- Opening Delimiter -

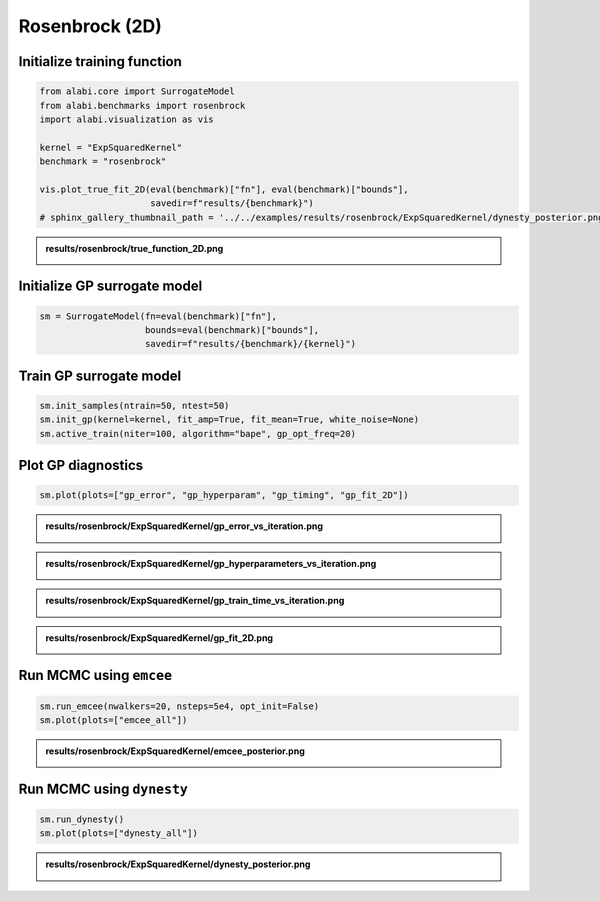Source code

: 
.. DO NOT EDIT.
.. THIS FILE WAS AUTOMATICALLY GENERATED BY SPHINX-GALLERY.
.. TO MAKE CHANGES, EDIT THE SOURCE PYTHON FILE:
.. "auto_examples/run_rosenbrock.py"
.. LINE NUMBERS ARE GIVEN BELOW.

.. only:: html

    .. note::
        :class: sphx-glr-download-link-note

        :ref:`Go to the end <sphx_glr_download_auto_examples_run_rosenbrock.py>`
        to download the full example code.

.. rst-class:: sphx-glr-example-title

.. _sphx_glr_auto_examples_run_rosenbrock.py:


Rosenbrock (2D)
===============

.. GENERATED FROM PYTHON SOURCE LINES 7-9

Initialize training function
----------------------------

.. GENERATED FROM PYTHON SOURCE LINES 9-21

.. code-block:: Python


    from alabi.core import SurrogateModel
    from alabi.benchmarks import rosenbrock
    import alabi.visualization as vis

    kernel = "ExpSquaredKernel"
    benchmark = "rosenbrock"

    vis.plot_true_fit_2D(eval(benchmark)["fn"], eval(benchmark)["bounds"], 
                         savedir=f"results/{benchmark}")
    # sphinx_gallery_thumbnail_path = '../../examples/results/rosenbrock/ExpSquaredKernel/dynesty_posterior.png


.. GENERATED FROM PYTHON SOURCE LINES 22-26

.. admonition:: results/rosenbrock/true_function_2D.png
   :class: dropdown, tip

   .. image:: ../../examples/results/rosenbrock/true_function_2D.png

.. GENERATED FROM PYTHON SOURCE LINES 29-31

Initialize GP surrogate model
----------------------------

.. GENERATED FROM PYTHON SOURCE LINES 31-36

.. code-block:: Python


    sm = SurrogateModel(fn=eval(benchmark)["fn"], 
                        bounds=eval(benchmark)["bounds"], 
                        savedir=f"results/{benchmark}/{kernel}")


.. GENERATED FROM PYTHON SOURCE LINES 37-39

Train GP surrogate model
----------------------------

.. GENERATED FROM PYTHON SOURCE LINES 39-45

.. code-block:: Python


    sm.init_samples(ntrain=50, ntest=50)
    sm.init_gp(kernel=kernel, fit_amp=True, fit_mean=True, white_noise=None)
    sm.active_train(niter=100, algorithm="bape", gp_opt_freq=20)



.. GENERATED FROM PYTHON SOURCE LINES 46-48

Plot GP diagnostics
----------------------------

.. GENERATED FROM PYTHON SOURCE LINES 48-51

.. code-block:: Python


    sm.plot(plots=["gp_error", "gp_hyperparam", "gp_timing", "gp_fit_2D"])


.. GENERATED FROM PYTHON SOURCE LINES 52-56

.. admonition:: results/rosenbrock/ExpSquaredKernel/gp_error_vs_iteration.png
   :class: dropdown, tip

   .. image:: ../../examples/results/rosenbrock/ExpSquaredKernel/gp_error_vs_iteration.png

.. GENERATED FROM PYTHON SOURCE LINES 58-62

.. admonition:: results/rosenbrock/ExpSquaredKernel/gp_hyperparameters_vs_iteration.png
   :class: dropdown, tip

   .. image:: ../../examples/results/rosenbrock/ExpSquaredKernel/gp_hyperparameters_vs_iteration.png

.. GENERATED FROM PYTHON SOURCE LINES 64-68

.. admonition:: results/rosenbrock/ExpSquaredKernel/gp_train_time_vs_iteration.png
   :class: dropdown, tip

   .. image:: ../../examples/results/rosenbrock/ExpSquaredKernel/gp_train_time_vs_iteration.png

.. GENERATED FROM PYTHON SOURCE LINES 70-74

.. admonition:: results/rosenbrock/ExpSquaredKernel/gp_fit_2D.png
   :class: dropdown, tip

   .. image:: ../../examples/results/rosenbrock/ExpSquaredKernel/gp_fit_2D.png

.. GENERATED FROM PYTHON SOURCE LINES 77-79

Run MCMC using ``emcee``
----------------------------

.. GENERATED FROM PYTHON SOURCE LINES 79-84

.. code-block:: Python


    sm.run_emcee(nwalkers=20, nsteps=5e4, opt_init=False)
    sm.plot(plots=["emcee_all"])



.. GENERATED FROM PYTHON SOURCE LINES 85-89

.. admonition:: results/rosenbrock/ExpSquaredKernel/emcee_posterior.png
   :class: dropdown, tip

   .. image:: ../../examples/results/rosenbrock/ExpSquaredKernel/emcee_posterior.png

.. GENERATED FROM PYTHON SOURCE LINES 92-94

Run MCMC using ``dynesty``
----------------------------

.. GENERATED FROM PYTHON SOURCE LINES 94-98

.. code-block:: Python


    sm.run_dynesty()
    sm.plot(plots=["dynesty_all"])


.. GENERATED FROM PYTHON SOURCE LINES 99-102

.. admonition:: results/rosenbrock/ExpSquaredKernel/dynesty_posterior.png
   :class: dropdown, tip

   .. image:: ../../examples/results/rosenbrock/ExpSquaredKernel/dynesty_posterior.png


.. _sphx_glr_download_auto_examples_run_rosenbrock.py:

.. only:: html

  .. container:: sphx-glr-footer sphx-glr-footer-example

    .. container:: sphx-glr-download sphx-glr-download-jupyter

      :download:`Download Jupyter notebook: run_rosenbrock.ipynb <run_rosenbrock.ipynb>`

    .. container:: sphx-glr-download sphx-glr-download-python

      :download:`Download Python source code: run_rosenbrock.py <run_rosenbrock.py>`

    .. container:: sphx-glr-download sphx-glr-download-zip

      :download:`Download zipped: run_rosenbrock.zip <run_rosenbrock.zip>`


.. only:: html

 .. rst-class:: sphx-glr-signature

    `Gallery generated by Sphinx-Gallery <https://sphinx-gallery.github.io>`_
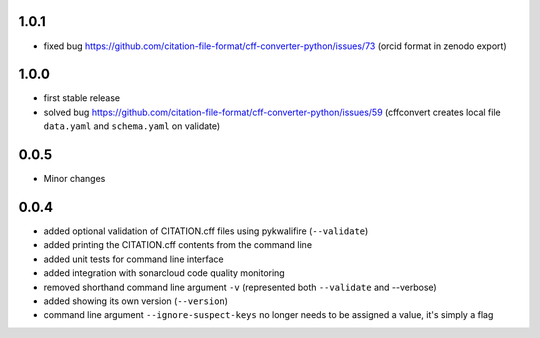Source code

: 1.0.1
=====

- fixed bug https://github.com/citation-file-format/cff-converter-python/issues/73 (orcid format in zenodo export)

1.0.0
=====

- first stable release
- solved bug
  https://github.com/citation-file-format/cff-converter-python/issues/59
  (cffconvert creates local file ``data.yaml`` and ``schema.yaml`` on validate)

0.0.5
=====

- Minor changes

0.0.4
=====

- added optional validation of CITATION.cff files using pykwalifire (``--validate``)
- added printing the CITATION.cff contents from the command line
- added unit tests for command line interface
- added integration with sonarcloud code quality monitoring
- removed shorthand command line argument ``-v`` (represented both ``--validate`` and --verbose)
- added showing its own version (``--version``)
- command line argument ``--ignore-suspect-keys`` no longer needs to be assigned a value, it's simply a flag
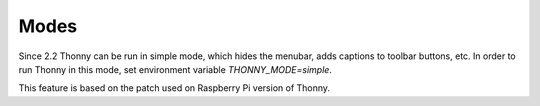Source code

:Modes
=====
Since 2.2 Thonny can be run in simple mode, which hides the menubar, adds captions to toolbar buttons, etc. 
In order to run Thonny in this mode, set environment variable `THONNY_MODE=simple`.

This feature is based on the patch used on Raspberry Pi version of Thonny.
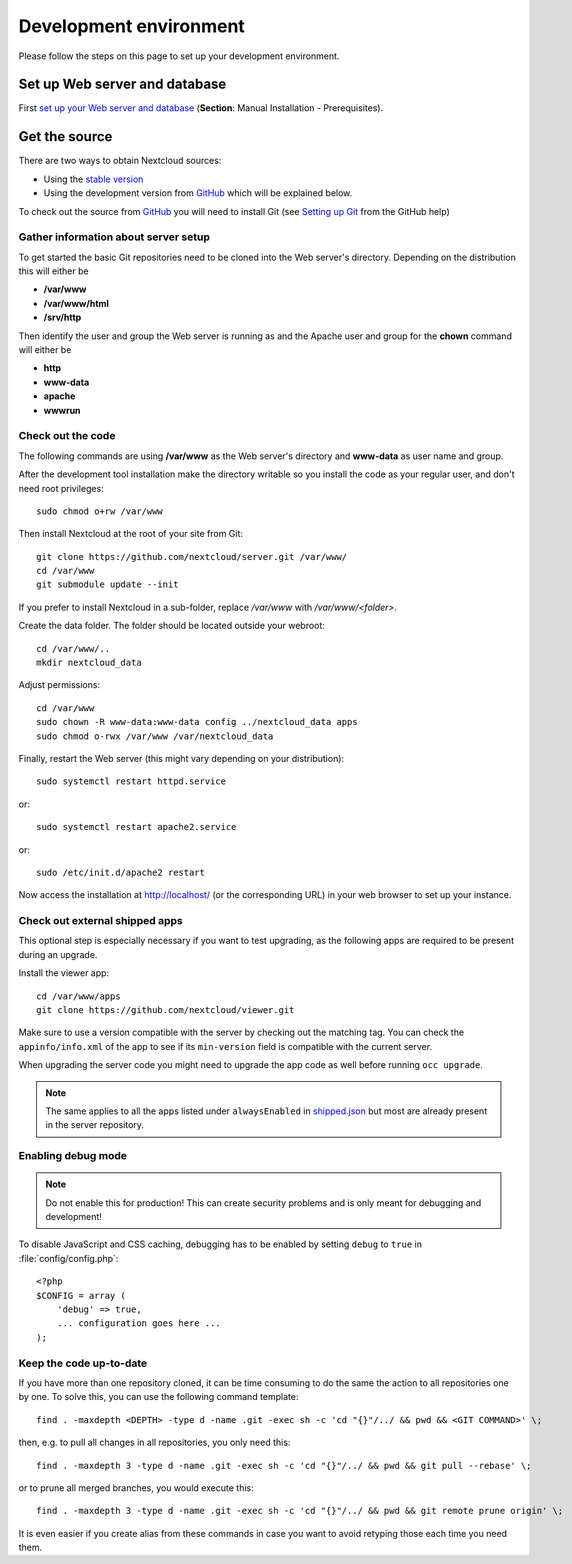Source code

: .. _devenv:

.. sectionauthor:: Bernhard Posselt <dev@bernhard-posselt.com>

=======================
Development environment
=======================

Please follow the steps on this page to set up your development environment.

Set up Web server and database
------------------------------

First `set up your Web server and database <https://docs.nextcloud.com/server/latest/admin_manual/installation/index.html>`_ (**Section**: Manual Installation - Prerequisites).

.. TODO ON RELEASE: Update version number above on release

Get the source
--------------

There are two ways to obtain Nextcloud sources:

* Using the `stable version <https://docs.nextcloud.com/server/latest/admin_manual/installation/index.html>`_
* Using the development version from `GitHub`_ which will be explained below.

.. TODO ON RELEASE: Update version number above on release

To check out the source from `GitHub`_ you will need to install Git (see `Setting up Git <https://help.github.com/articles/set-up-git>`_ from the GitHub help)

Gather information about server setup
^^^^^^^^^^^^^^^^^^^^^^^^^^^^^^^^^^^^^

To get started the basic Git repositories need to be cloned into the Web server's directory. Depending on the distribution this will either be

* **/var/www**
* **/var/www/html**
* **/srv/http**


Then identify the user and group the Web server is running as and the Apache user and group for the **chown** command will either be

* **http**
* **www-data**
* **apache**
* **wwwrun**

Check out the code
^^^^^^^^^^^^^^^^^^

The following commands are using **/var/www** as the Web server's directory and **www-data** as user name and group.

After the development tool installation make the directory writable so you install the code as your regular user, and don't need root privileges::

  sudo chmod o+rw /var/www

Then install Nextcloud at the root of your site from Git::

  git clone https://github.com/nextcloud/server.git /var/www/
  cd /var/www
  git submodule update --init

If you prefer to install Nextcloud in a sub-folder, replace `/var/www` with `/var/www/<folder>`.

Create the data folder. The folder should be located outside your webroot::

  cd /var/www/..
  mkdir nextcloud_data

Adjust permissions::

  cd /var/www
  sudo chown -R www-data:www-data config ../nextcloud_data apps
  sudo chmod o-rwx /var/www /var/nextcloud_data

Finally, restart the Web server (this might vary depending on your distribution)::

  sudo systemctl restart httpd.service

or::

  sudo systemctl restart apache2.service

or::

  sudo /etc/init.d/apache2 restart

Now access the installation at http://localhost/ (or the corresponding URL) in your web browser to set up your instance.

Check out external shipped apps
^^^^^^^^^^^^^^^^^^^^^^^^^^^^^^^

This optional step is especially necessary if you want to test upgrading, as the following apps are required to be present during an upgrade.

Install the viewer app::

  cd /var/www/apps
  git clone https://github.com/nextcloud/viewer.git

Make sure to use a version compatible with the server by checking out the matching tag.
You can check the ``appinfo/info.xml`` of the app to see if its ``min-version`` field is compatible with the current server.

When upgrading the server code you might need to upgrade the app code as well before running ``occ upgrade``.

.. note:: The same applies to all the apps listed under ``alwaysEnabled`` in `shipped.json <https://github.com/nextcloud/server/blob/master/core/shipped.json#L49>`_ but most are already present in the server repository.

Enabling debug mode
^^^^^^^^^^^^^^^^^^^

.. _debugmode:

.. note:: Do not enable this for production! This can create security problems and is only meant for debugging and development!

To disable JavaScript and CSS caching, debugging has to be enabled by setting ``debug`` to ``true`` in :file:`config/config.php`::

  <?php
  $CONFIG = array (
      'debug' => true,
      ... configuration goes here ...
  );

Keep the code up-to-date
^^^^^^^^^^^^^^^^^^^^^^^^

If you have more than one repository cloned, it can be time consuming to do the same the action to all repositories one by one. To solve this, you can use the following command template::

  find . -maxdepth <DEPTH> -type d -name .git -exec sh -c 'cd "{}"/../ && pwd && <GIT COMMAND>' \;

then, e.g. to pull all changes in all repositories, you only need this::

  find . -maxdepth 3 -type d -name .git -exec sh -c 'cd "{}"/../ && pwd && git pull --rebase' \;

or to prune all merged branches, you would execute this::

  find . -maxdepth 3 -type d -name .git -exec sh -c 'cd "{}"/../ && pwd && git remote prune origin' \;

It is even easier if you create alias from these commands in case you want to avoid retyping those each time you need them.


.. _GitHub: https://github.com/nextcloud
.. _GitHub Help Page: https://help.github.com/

- Closing Delimiter -

* [What is needed] Lines of the material may hold the string "might". Copy each one that does.

* [Answer for the task]
Finally, restart the Web server (this might vary depending on your distribution)::
When upgrading the server code you might need to upgrade the app code as well before running ``occ upgrade``.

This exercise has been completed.